(provenance: voyages de Fincalad)
Le Sirion s’écoulait avec vigueur vers les bois de Brethil, ses flots gonflés par leur proximité avec les montagnes de l’Echoriath. De temps à autre Fincalad, qui menait sa monture par la bride, tendait l’oreille à l’incessant murmure des eaux, car il lui semblait parfois percevoir le rire argentin des ondines, servantes d’Ulmo… Il s’interrogeait alors, se demandant si ses rêveries trompaient ses sens, ou bien si effectivement le Maître des Eaux était réellement à l’écoute des faits et gestes des habitants des Terres du Milieu. Ses pas le menèrent sous les frondaisons de la forêt. Les troncs lisses et blancs des bouleaux de Brethil, qui avaient donné son nom à la forêt, s’élevaient autour de lui…
Fincalad était habillé de vêtements gris, habilement tissés par les tisserands de Gondolin; sa pèlerine, grise elle aussi, semblait par moment adopter les couleurs de son environnement; une simple boucle d’argent en forme de fleur étoilée fermait sa cape sur son épaule gauche. A son flanc, un fourreau de cuir huilé enveloppait sa courbe lame, qui oscillait au rythme de ses enjambées. Il allait tête nue, sa chevelure argentée de temps à autre soulevée par une brise légère. Sa mine était sévère, presque triste; ses yeux d’azur pâle semblaient distants, emprunts de tourments intérieurs. Pour ceux qui auraient pu le croiser en cet instant, il avait l’apparence d’un seigneur elfe, grand et triste, solitaire.
Bien des années avaient passé, et il parcourait de nouveau la sente qui l’avait conduit à son trépas, plus loin dans la forêt. Il lui semblait entendre les sanglots des enfants, il pouvait revoir les silhouettes faméliques pourchassées par les orcs, le regard implorant des mères, prêtes à tout pour sauver leur progéniture…

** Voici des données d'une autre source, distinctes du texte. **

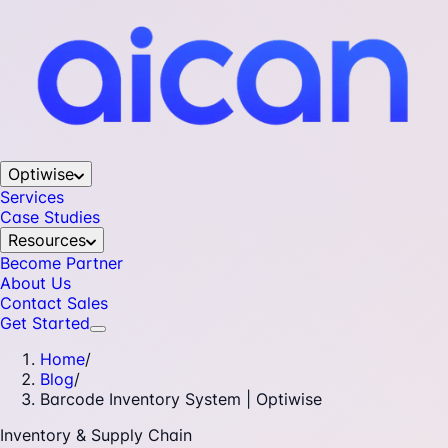
Optiwise
Services
Case Studies
Resources
Become Partner
About Us
Contact Sales
Get Started
Home
/
Blog
/
Barcode Inventory System | Optiwise
Inventory & Supply Chain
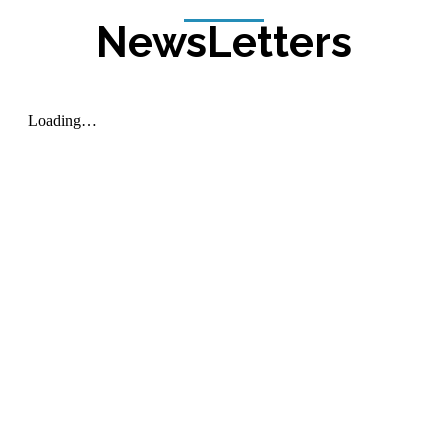
NewsLetters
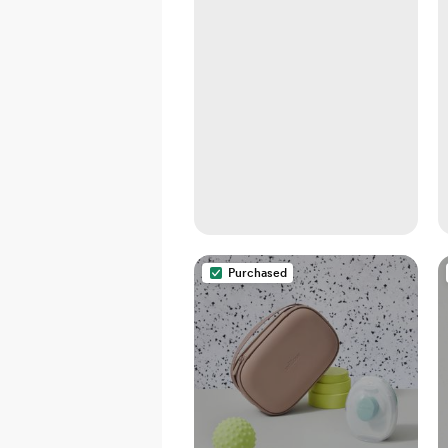
Purchased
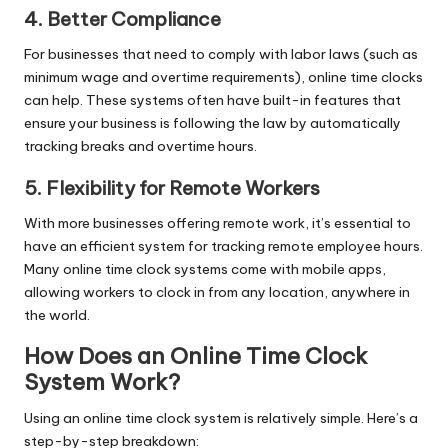
4. Better Compliance
For businesses that need to comply with labor laws (such as
minimum wage and overtime requirements), online time clocks
can help. These systems often have built-in features that
ensure your business is following the law by automatically
tracking breaks and overtime hours.
5. Flexibility for Remote Workers
With more businesses offering remote work, it’s essential to
have an efficient system for tracking remote employee hours.
Many online time clock systems come with mobile apps,
allowing workers to clock in from any location, anywhere in
the world.
How Does an Online Time Clock
System Work?
Using an online time clock system is relatively simple. Here’s a
step-by-step breakdown:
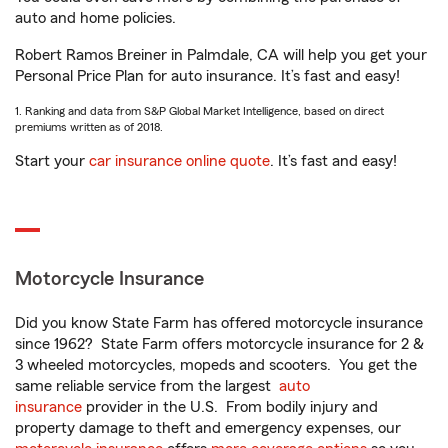
auto and home policies.
Robert Ramos Breiner in Palmdale, CA will help you get your
Personal Price Plan for auto insurance. It’s fast and easy!
1. Ranking and data from S&P Global Market Intelligence, based on direct
premiums written as of 2018.
Start your
car insurance online quote
. It’s fast and easy!
Motorcycle Insurance
Did you know State Farm has offered motorcycle insurance
since 1962? State Farm offers motorcycle insurance for 2 &
3 wheeled motorcycles, mopeds and scooters. You get the
same reliable service from the largest
auto
insurance
provider in the U.S. From bodily injury and
property damage to theft and emergency expenses, our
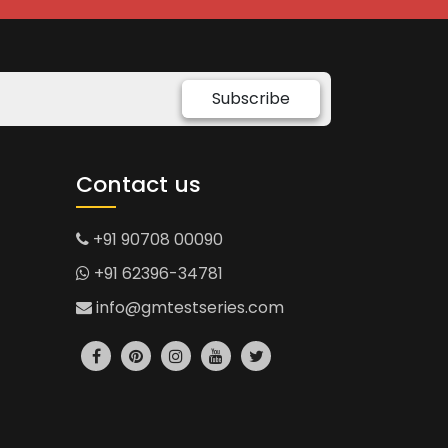
Subscribe
Contact us
+91 90708 00090
+91 62396-34781
info@gmtestseries.com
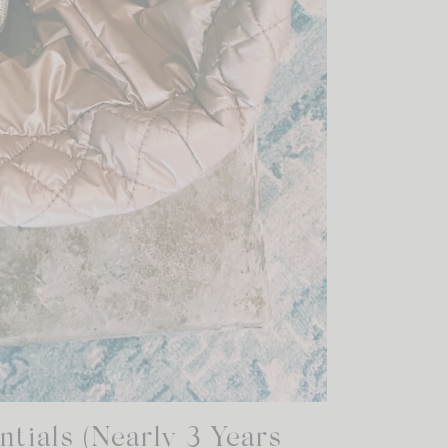
tials (Nearly 3 Years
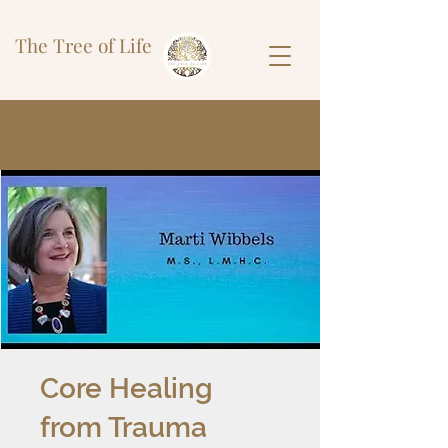
The Tree of Life
Core Healing
from Trauma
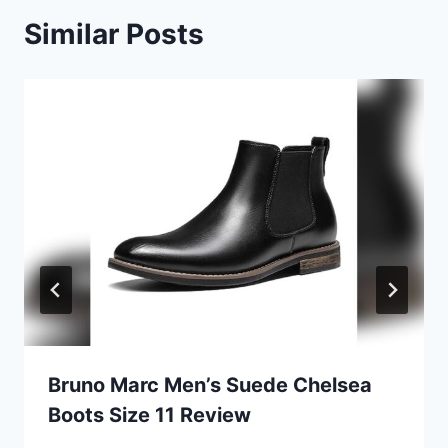
Similar Posts
Bruno Marc Men’s Suede Chelsea
Boots Size 11 Review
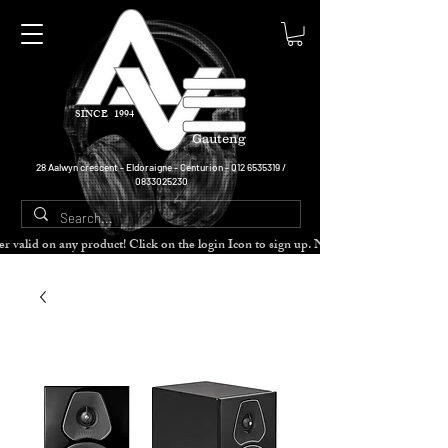
SINCE 1994
Gauteng
28 Aalwyn crescent - Eldoraigne - Centurion -
012 6535319
/
0833025230
cher valid on any product! Click on the login Icon to sign up. Need more disc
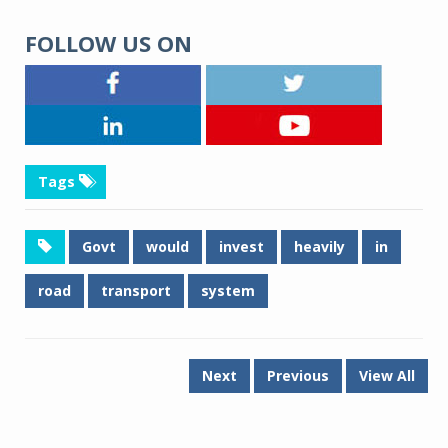
FOLLOW US ON
Tags
Govt
would
invest
heavily
in
road
transport
system
Next
Previous
View All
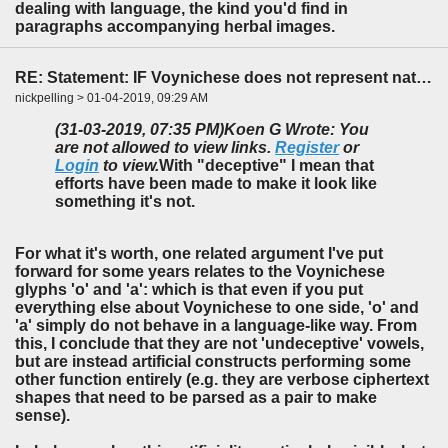
dealing with language, the kind you'd find in
paragraphs accompanying herbal images.
RE: Statement: IF Voynichese does not represent natural language...
nickpelling > 01-04-2019, 09:29 AM
(31-03-2019, 07:35 PM)
Koen G Wrote: You
are not allowed to view links.
Register
or
Login
to view.
With "deceptive" I mean that
efforts have been made to make it look like
something it's not.
For what it's worth, one related argument I've put
forward for some years relates to the Voynichese
glyphs 'o' and 'a': which is that even if you put
everything else about Voynichese to one side, 'o' and
'a' simply do not behave in a language-like way. From
this, I conclude that they are not 'undeceptive' vowels,
but are instead artificial constructs performing some
other function entirely (e.g. they are verbose ciphertext
shapes that need to be parsed as a pair to make
sense).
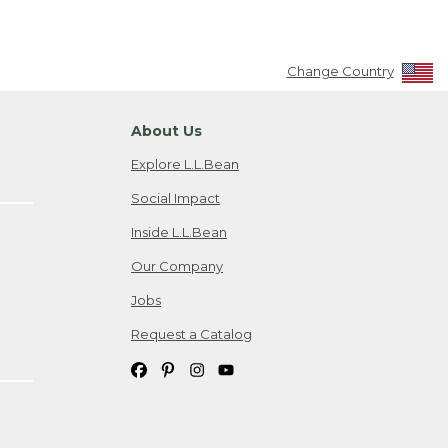
Change Country
About Us
Explore L.L.Bean
Social Impact
Inside L.L.Bean
Our Company
Jobs
Request a Catalog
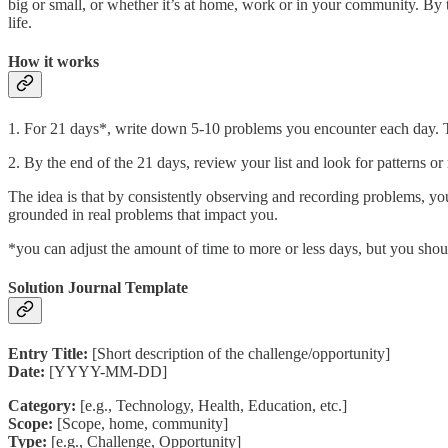
big or small, or whether it’s at home, work or in your community. By 
life.
How it works
1. For 21 days*, write down 5-10 problems you encounter each day. The
2. By the end of the 21 days, review your list and look for patterns o
The idea is that by consistently observing and recording problems, you'
grounded in real problems that impact you.
*you can adjust the amount of time to more or less days, but you sh
Solution Journal Template
Entry Title:
[Short description of the challenge/opportunity]
Date:
[YYYY-MM-DD]
Category:
[e.g., Technology, Health, Education, etc.]
Scope:
[Scope, home, community]
Type:
[e.g., Challenge, Opportunity]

Fincalad secoua la tête, chassant ces pensées… Aujourd’hui Brethil était un royaume prospère, à ce qu’il avait entendu dire… Et les guetteurs de Brethil maintenaient une vigilance constante. Il se mit à fredonner les paroles d’une chanson, puis sa voix enfla, car cette chanson s’accordait à son humeur présente. Son esprit était empli d’interrogations; son seigneur Turgon lui avait parlé de sa destinée, dont lui même ignorait tout, mais la route vers cet avenir lui était cachée. Fincalad n’était point barde, mais il possédait la belle voix de ceux de sa parenté, et sa claire voix portait loin, et c’est ainsi que les guetteurs de Brethil l’entendirent, bien avant de le voir:
« I Râd ui-renia lim a lim
dad od annon ial heriant.
Si palan-'wenniel nâ Râd,
a boe anim bo den padad,
aphadol den na-dail verai,
na-den ten ertha râd annaer
ias raith a lynd lim gevedir.
A na-man hi? Ú-bedithon».
« La route continue encore et encore
Depuis les portes d’ou elle naquit
Maintenant au loin s'en est allée la Route,
et il me faut marcher
La poursuivant avec des pieds impatients,
Jusqu'à ce qu'elle s'unisse avec une route plus grande
Où les pas et les traces s'unissent.
Et maintenant? je ne saurais le dire».